Imortuos

Title: For Fire, We'll Pray

" … high above, we'll stay." Father Jacob mumbled, as he held up the golden chalice above his head, so all the people in the chapel could see it. The air he forced through his nostrils was cold, foul and reeked of sin.

He lowered his arms and took a few steps back into the shadows. Two of his disciples stood next to him, dressed in most peculiar vestments. Scorched and moldy they seemed, but also well looked after and cared for. One of these disciples, a women with short, black hair and pleasant facial features, went forward and lit a white candle on the brittle, stone altar, which seemed way older than the rest of the shabby chapel. The chapel itself was little more than a glorified shack. It was dirty, with small windows and an integrity that wasn't there. Afterwards, the woman quickly returned to her place in the shadows and kept her chin low.

Jacob looked into the gross, piggish mass of people before him. They had sqeezed themselves into this little shack of his God, just to listen to his revelations. And together with the disciples, they celebrated and sung for the one above all. The one who will save them all.

He smiled, exhausted. It wouldn't be an easy task to guide them to the question, but his god never told him that it would be an easy task. In fact, He never told Jacob anything. But since the day he saw one of his god's angels come down on his land, he wanted to preach, and preach he did. Father Jacob even watched the angels from afar, until those godless men in black suits came to his town. They told him, that his land and his life was endangered; deep in his ground, some old bombs were sleeping, waiting to greet the world anew with, malicious intent. Nonsense, he thought back then, but the authorities stood by the godless ones, not by him and his church.
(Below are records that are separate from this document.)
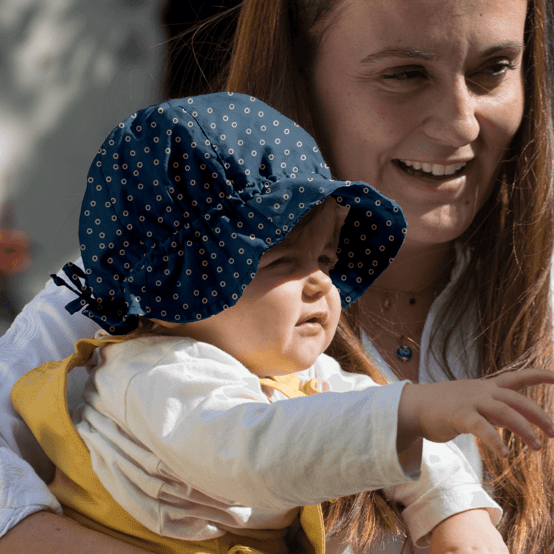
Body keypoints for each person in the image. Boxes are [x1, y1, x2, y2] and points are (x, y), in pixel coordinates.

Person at [1, 0, 553, 553]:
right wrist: (414, 411)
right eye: (404, 73)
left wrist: (458, 514)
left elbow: (368, 419)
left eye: (494, 68)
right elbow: (260, 445)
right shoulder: (144, 353)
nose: (459, 121)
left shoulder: (306, 366)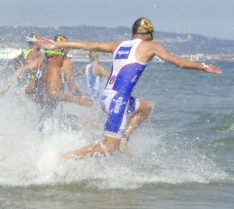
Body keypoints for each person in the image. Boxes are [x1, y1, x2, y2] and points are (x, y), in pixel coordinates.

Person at [52, 17, 223, 159]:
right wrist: (202, 66)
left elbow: (91, 45)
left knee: (145, 107)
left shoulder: (119, 45)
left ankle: (124, 139)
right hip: (118, 101)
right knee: (107, 148)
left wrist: (59, 45)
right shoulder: (151, 46)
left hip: (108, 98)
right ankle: (64, 158)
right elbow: (177, 62)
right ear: (149, 33)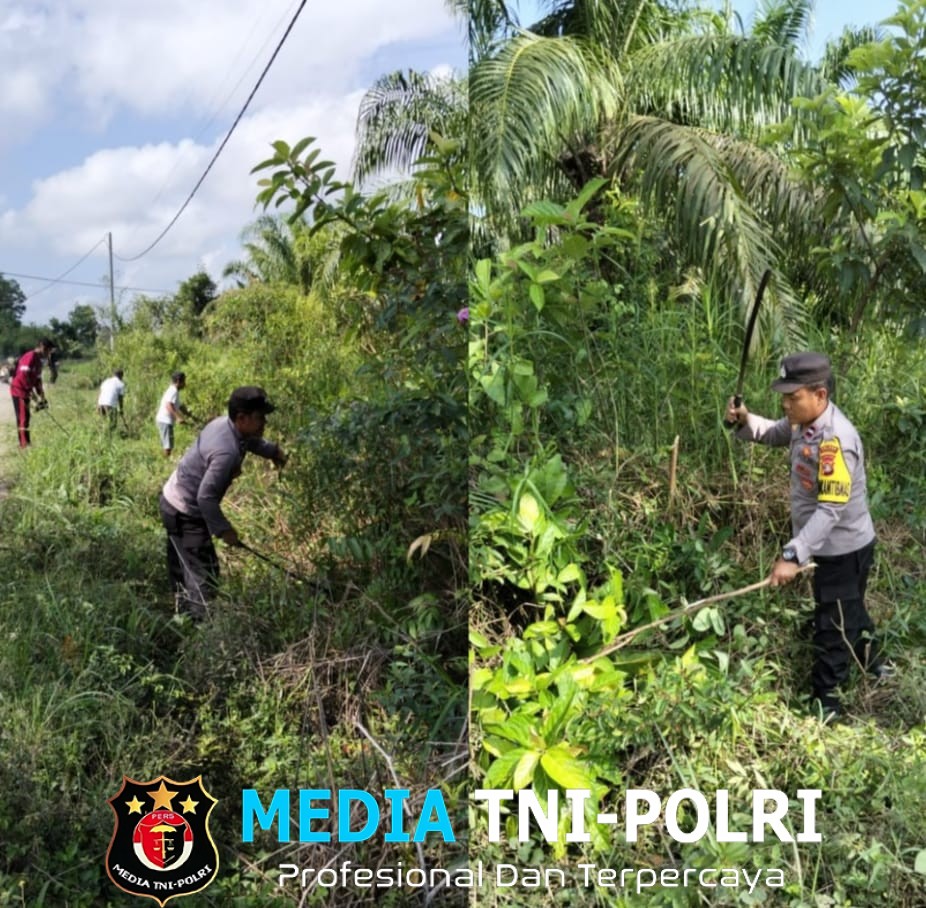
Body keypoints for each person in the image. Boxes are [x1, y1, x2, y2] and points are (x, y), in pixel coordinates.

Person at [726, 352, 890, 721]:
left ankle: (826, 704)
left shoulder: (835, 441)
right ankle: (874, 661)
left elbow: (830, 510)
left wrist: (792, 554)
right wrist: (745, 419)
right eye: (784, 397)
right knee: (848, 608)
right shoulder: (804, 422)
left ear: (820, 394)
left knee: (832, 625)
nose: (785, 404)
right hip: (827, 546)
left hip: (843, 550)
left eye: (793, 397)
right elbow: (773, 433)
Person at [158, 386, 287, 619]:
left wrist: (273, 451)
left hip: (170, 500)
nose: (265, 423)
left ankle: (181, 616)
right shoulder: (226, 452)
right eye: (260, 417)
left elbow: (251, 442)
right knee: (203, 573)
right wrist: (225, 530)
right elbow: (205, 497)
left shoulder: (225, 425)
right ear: (242, 418)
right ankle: (201, 626)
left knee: (182, 563)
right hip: (185, 512)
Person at [10, 338, 56, 448]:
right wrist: (32, 393)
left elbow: (38, 381)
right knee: (23, 418)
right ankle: (24, 446)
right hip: (19, 390)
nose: (49, 354)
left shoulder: (39, 362)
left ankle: (26, 442)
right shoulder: (30, 356)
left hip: (26, 391)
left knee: (26, 417)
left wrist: (42, 397)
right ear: (42, 347)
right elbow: (23, 375)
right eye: (48, 351)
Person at [155, 371, 192, 457]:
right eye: (184, 381)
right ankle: (164, 462)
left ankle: (165, 460)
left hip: (164, 420)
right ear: (178, 381)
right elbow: (168, 405)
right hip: (165, 420)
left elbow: (179, 405)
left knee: (168, 445)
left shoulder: (174, 391)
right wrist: (178, 418)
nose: (185, 384)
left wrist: (188, 414)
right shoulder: (173, 391)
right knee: (168, 447)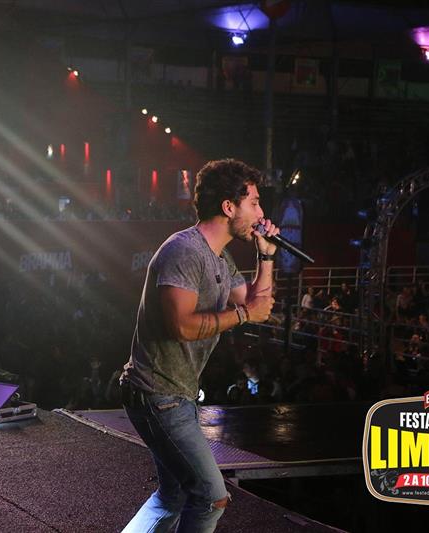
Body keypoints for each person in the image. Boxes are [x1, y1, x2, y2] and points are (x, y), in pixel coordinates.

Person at [119, 159, 278, 532]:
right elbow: (181, 326)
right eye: (254, 203)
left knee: (173, 495)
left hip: (177, 394)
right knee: (211, 497)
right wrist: (244, 314)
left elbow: (259, 305)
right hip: (157, 393)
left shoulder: (219, 258)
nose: (261, 214)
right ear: (229, 207)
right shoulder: (184, 251)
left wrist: (266, 255)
Worries started to flood his brain like a great wave. He would never meet the angels. He had no chances of meeting the god he was a prophet for. He would fail. The dirty and greasy pews creaked as the people stood up, waiting for their great Prophet's next action.

Jacob suddenly felt the burden of his faith on his shoulders with every step he took. He walked towards the cold altar and took the candle that rested on it. He grimaced, knowing what had to be done. He had to see his benevolent god. He had to lead his little pigs to him. He could not allow himself to fail. The prophet turned to a dusty, wooden beam on his right side and set it ablaze. The cleansing fire spread quickly, voracious and wonderful, terrible and awesome. It reflected in the eyes of the many believers, the glimmer like hope, the ash like promises told. They all started to chant together. It was a maddening chant of screams and pain, deafening loud with voices that haunted even the strongest mind. Only the zealous disciples burned with righteous torment and kept silent. At once, the beams that supported the chapels roof collapsed with a roar akin to thunder, and the pigs saw their god.